Trecho
*-*-*
Essa é a primeira parte da reportagem de Thiago Domenici e Vasconcelo Quadros para a Agência Pública.

No relato do sobrevivente Laércio, ele contou que, mesmo ferido, correu 10 quilômetros para escapar da emboscada que, na última sexta-feira à tarde. A emboscada matou o indígena Paulo Paulino Guajajara, 26 anos, conhecido como “Lobo mau”. Os dois indígenas foram emboscados por cinco madeireiros dentro do território indígena Araribóia, no Maranhão. 

De acordo com a reportagem, eles haviam partido da aldeia Lagoa Comprida, norte da TI, na região de Bom Jesus das Selvas, a 100 km do município de Amarante, para caçar. Naquele dia, eles não estavam fazendo o trabalho de guardiões da floresta, um grupo formado por mais de uma centena de indígenas que monitora o território Araribóia, onde vivem também os povos Awa-Guajá, para combater a retirada ilegal de madeira e focos de incêndio.

Segundo Laércio, a caça era para que eles próprios pudessem se alimentar e levar para a família. “Paulino tem um filho pequeno”, diz o cineasta, que está finalizando o documentário Iwazayzar – Guardiões da Natureza, sobre a batalha dos Guajajara para proteger seu povo, a terra sagrada, e seus parentes, os Awá Guajá.
*-*-*
Dados fornecidos

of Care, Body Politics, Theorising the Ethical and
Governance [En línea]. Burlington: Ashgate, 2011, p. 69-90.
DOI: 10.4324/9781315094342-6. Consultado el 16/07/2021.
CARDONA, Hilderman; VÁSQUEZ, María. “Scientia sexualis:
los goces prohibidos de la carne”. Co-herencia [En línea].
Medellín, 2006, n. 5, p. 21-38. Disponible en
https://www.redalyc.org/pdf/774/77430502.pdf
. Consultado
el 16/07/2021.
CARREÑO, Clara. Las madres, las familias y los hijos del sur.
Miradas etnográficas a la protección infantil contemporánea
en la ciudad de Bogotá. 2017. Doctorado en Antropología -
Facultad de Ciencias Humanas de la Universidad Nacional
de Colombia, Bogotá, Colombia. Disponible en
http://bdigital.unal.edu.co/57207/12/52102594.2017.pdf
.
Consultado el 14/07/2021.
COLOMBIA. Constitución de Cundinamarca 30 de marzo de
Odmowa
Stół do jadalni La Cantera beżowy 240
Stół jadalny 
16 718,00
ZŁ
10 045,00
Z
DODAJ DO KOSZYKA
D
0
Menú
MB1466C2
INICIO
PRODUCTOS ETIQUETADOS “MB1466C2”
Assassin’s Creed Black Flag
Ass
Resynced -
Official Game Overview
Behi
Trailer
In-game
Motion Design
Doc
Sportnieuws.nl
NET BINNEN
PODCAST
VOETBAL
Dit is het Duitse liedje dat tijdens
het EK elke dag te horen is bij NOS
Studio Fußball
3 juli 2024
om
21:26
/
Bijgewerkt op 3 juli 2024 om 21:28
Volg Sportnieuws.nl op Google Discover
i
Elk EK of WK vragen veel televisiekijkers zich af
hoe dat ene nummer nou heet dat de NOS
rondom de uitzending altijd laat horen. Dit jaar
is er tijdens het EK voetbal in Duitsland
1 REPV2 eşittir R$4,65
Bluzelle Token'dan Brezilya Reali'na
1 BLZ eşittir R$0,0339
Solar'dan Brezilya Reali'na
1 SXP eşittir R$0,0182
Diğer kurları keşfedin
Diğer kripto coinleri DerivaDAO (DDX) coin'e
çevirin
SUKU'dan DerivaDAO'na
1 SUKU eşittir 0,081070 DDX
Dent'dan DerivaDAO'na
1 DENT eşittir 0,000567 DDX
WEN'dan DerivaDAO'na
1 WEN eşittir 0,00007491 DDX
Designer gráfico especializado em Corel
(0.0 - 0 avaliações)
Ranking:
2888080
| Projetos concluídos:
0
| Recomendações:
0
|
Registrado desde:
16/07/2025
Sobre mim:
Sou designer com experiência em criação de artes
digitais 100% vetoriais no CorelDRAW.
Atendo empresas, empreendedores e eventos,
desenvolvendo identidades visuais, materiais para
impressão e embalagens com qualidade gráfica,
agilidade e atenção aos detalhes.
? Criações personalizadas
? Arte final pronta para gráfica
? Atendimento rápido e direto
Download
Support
*-*-*
Instruções da tarefa
Com base no trecho, explique, por favor, por que Paulo Paulino Guajajara e Laércio partiram da aldeia Lagoa Comprida naquele dia. Responda em uma a três frases.

Resposta da tarefa
Eles partiram para caçar, e não para fazer o trabalho de guardiões da floresta. Segundo Laércio, a caça servia para que eles próprios pudessem se alimentar e levar comida para a família.